Esta plataforma ofrece miles de propuestas formativas virtuales y cuenta con más de 20 millones de estudiantes distribuidos alrededor del mundo. El acceso a todos sus cursos es gratuito, como una forma de ayudar a eliminar las barreras de costo, ubicación y acceso a educación universitaria. Solo en aquellos casos que el estudiante solicite una certificación formal de un curso o micromaster que haya realizado, se le cobra una tasa administrativa.

La UNC se incorporó a este consorcio en 2017, a través de un acuerdo refrendado por el Consejo Superior. Allí, la iniciativa no sólo contó con el aval del oficialismo. Decanos opositores como el de Ciencias Químicas, Gustavo Chiabrando (candidato K al rectorado en 2019), la de Famaf, Mirta Iriondo (hoy presidenta de FAdeA por designación del presidente Fernández), acompañaron con su voto la iniciativa que promovió el rector Juri, a pesar de las críticas que se esgrimían desde Filosofía y Humanidades, Artes y Ciencias Sociales.

La semana pasada, en ocasión del denominado Cyber Monday, el Campus Virtual difundió una promoción para obtener un descuento en la tasa de emisión de certificación, y esto desató las críticas K, en un documento difundido a través de las redes sociales.

El texto engloba la promoción en las supuestas “lógicas mercantilizadas y meritocráticas en la educación superior” que llevaría adelante la gestión Juri, y que consistiría en el cobro de dicha tasa de emisión de la certificación.
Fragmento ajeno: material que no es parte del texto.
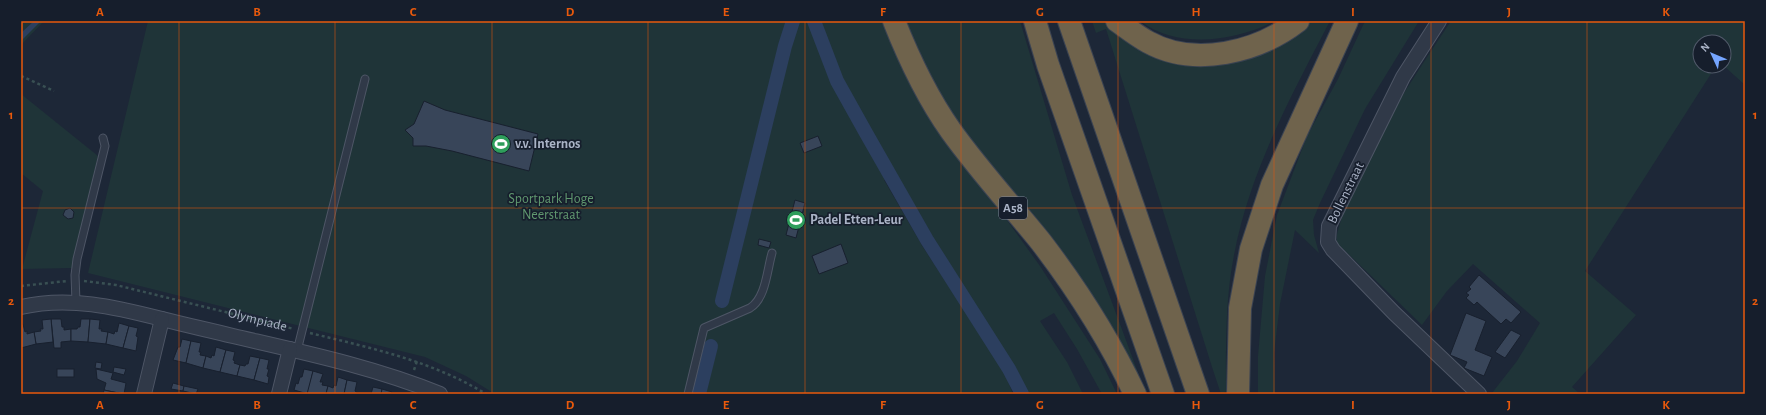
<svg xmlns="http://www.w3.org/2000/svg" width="1766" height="415" font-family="'Alegreya Sans',sans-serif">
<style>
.green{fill:#1f3438}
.water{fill:#2c3f5f}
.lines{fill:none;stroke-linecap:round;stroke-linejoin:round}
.canal{stroke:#2c3f5f;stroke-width:14}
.building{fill:#384559;stroke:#18202e}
.lane-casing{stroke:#4e5666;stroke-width:9}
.street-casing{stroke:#4e5666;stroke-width:16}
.highway-casing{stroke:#3b4352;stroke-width:24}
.path{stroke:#395053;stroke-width:2.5;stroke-dasharray:3 3;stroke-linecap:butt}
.lane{stroke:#303948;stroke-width:7}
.street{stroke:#303948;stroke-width:14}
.highway{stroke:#6f634c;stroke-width:22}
.grid{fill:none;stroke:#e8590c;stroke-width:1;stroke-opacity:0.55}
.labels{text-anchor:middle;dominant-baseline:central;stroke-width:3.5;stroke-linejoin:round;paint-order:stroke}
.shield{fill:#161e2c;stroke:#7e8698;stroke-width:1}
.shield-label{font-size:13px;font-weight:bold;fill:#aab3c6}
.poi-label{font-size:14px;font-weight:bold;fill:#aab3c6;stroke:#161e2c;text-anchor:start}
.street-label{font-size:14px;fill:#aab3c6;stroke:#161e2c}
.park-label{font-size:14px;fill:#60986f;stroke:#161e2c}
.neatline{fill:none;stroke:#e8590c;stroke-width:1.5}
.grid-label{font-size:13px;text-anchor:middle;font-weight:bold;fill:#e8590c}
</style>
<rect width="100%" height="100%" fill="#1d2737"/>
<g class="green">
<polygon points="21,21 44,21 21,45"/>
<polygon points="148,21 793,21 795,25 798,21 814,21 829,70 890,177 884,180 923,247 1004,371 1013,394 495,394 466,376 425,357 88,273"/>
<polygon points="820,21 885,21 945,134 1040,266 1100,359 1117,394 1102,394 1077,349 1054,313 1040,321 1067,362 1083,394 1029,394 1011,362 933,237 835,67"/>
<polygon points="900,21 1020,21 1072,195 1146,394 943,110"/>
<path d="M1092 21H1109L1189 57 1306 21H1330C1291 96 1250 171 1234 255 1225 300 1226 348 1226 394H1221L1213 370 1106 29 1096 33Z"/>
<path d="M1140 21H1275C1235 41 1179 50 1140 21Z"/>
<polygon points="1365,21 1419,21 1365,109 1320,203 1313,220 1314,235 1319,253 1295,230 1280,304 1274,353 1275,394 1258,394 1258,356 1265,276 1277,215 1307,136 1338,79"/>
<path d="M1451 21H1745V85L1724 66V42H1700V66H1716L1585 271 1636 315 1572 387 1580 394 1492 393 1517 361 1540 323 1473 264 1447 291 1422 325 1337 243C1332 226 1381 131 1393 111 1411 81 1431 51 1451 21Z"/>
<polygon points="21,94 98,156 72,268 22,269 43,191 21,173"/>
</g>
<polygon class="water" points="34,21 41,21 21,41 21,33"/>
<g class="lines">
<g class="canal">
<polyline points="814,21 837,81 866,133 927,240 1009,369 1022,394"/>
<polyline points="722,301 785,46 793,21"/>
<polyline points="699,394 711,346"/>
</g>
</g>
<g class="building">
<polygon points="424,101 445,110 538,134 529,171 452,151 426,146 413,146 413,138 405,130 414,124"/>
<polygon points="818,136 822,146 804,153 800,143"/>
<polygon points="795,200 805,203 796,238 786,235"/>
<polygon points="70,208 74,212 73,218 68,219 63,215 65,210"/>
<polygon points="759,239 771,242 769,248 758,245"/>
<polygon points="841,244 848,263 819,274 812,256"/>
<polygon points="1479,275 1521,312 1511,323 1506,319 1501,324 1477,302 1474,305 1466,298 1469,295 1466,293 1471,289 1469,287"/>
<polygon points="1466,313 1486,321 1475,350 1492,357 1484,376 1464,368 1467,362 1450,355"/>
<polygon points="51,319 61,319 62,327 64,327 64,330 71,329 71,341 61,342 61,348 54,348"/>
<polygon points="51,319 53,342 36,344 34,332 41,331 40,329 43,329 42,320"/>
<polygon points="81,319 90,319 88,342 71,341 71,329 77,329 78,327 80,327"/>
<polygon points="90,319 100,320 99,329 102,329 101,331 108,332 106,344 88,342"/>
<polygon points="119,323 129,326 123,348 106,344 108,332 114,334 115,331 117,332"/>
<polygon points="21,324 23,324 25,332 27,331 27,334 34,332 36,344 21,348"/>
<polygon points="129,326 138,328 136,336 138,337 136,351 123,348"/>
<polygon points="1511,330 1521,335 1505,358 1495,352"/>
<polygon points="182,339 191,341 186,363 173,360 178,347 180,347"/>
<polygon points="191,341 201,343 199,352 201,352 200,355 206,356 203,368 186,363"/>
<polygon points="216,347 226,350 220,372 203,368 206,356 211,358 212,355 214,356"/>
<polygon points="226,350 235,352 233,360 235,361 234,363 240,365 237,376 220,372"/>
<polygon points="250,356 260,358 254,380 237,376 240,365 245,366 246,364 248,364"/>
<polygon points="260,358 269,360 267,369 269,369 267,376 269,377 268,384 254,380"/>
<polygon points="96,362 102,363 101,369 95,368"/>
<polygon points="114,367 126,369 124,375 113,372"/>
<rect x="57" y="369" width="17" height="8"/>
<polygon points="96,369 113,373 111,379 126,383 124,394 104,390 106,383 97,379"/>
<polygon points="304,369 313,371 308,394 294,390 296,383 298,384 300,377 302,377"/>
<polygon points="313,371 323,374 320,382 323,382 322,385 328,386 326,394 307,394"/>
<polygon points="338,377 347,380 344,394 326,394 328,386 333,388 334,385 336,386"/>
<polygon points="347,380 357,382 355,391 359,394 344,394"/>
<polygon points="173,383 184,386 183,391 171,389"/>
<polygon points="184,386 198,389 196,394 183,391"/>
<polygon points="373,387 382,389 381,394 371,394"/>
<polygon points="382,389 392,392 391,394 381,394"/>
<polygon points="104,390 122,394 103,394"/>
</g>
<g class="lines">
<defs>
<g id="lane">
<polyline points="76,302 75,275 77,259 105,146 103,138"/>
<polyline points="297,351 365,79"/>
<path d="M688 394 704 328 750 308C766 298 767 270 772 253"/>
</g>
<g id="street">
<polyline points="1439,21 1403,77 1329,226 1328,242 1333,250 1394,313 1479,394"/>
<path d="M21 307C69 296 115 307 162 319 185 325 209 330 233 336 302 352 374 367 440 394"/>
<polyline points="144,394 162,319"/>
<polyline points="279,394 290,349"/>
</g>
<g id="highway">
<path d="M894 21C909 59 927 97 951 131 979 170 1011 205 1041 242 1077 289 1110 341 1135 394"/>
<polyline points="1035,21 1048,65 1163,394"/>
<polyline points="1069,21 1198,394"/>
<path d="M1117 21C1127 28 1137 36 1148 42 1195 68 1258 52 1298 21"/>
<polyline points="1238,394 1240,308 1251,249 1272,185 1347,21"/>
</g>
</defs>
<use href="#lane" class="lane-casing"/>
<use href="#street" class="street-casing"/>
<use href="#highway" class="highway-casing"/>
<g class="path">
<polyline points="21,76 54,91"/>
<path id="s1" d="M84 281 116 285 294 329"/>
<polyline points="21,286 67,281"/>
<path d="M310 333C371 348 432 361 486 394"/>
<polyline points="414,370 417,361"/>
</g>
<use href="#lane" class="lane"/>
<use href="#street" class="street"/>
<use href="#highway" class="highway"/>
</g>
<path class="grid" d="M179 21V394M335 21V394M492 21V394M648 21V394M805 21V394M961 21V394M1118 21V394M1274 21V394M1431 21V394M1587 21V394M21 208H1745"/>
<defs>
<symbol id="stadium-disc" viewBox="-11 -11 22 22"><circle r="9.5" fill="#2e9e5b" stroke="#161e2c"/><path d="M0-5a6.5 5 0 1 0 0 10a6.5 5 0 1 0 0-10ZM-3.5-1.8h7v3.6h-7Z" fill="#fff"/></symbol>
</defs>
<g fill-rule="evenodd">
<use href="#stadium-disc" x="490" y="133" width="22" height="22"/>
<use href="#stadium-disc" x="785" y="209" width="22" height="22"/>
</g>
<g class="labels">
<rect class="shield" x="999" y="197" width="28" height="22" rx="3"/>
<g class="shield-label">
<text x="1013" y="208">A58</text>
</g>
<g class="poi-label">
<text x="515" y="144">v.v. Internos</text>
<text x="810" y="220">Padel Etten-Leur</text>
</g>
<g class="street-label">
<text transform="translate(1346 193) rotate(-64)">Bollenstraat</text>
<text stroke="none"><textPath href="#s1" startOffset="178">Olympiade</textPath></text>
</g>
<g class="park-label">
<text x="551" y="199">Sportpark Hoge<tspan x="551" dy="16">Neerstraat</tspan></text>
</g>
</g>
<rect width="1766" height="415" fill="none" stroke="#161e2c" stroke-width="44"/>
<g transform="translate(1712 54) rotate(314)"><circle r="19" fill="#161e2c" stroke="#515a6a"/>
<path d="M0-3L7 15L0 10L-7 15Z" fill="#75a5ff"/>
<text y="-6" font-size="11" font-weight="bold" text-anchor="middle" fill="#aab3c6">N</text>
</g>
<rect x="22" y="22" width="1722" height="371" class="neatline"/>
<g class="grid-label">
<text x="100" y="16">A</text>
<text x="257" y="16">B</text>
<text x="413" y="16">C</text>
<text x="570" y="16">D</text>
<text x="726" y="16">E</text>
<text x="883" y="16">F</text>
<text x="1040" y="16">G</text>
<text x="1196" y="16">H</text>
<text x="1353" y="16">I</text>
<text x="1509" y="16">J</text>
<text x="1666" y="16">K</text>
<text x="11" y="119">1</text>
<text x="1755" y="119">1</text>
<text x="11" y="305">2</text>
<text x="1755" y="305">2</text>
<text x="100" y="409">A</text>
<text x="257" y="409">B</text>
<text x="413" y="409">C</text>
<text x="570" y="409">D</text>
<text x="726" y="409">E</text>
<text x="883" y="409">F</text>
<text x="1040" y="409">G</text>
<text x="1196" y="409">H</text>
<text x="1353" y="409">I</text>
<text x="1509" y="409">J</text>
<text x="1666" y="409">K</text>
</g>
</svg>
Sin embargo, es de conocimiento general en la UNC que las Facultades conducidas por Vamos organizan y gestionan propuestas formativas (presenciales y virtuales) en las que los estudiantes tienen que pagar para acceder a cursar, no sólo para obtener una certificación.

Por ejemplo, los sitios web de las Facultades de Artes y Ciencias Sociales promocionan la Diplomatura en Políticas Culturares para el Desarrollo Local, organizada conjuntamente. Acceder al cursado de la misma, aunque no se pretenda contar con la certificación, tuvo un costo de $12.200,00, según el sitio de Artes.

Además, también hubo una promoción “para captar ‘clientes’”, como critica el documento de Vamos. Quienes pagasen en una única cuota de pago, accederían a un descuento de casi el 10 por ciento, según la web de Artes.

La Facultad de Filosofía y Humanidad también ofrece en la web sus cursos de posgrado, tanto en el marco de sus carreras de posgrado como de manera independiente, y en todos los casos se accede a través del pago de un arancel. Por ejemplo, para acceder al reciente seminario “Culturas Juveniles: sujetos e identidades”, se debía pagar $2.000,00 pesos.

El documento de Vamos solo critica la tasa del Campus Virtual, y no los cursos y diplomaturas arancelados de las Facultades que conduce el kirchnerismo. Su lectura parece proponer una curiosa regla: el color partidario de la organización del curso es lo que determina si el mismo constituye una “lógica mercantilista”, y no así el cobro de un arancel.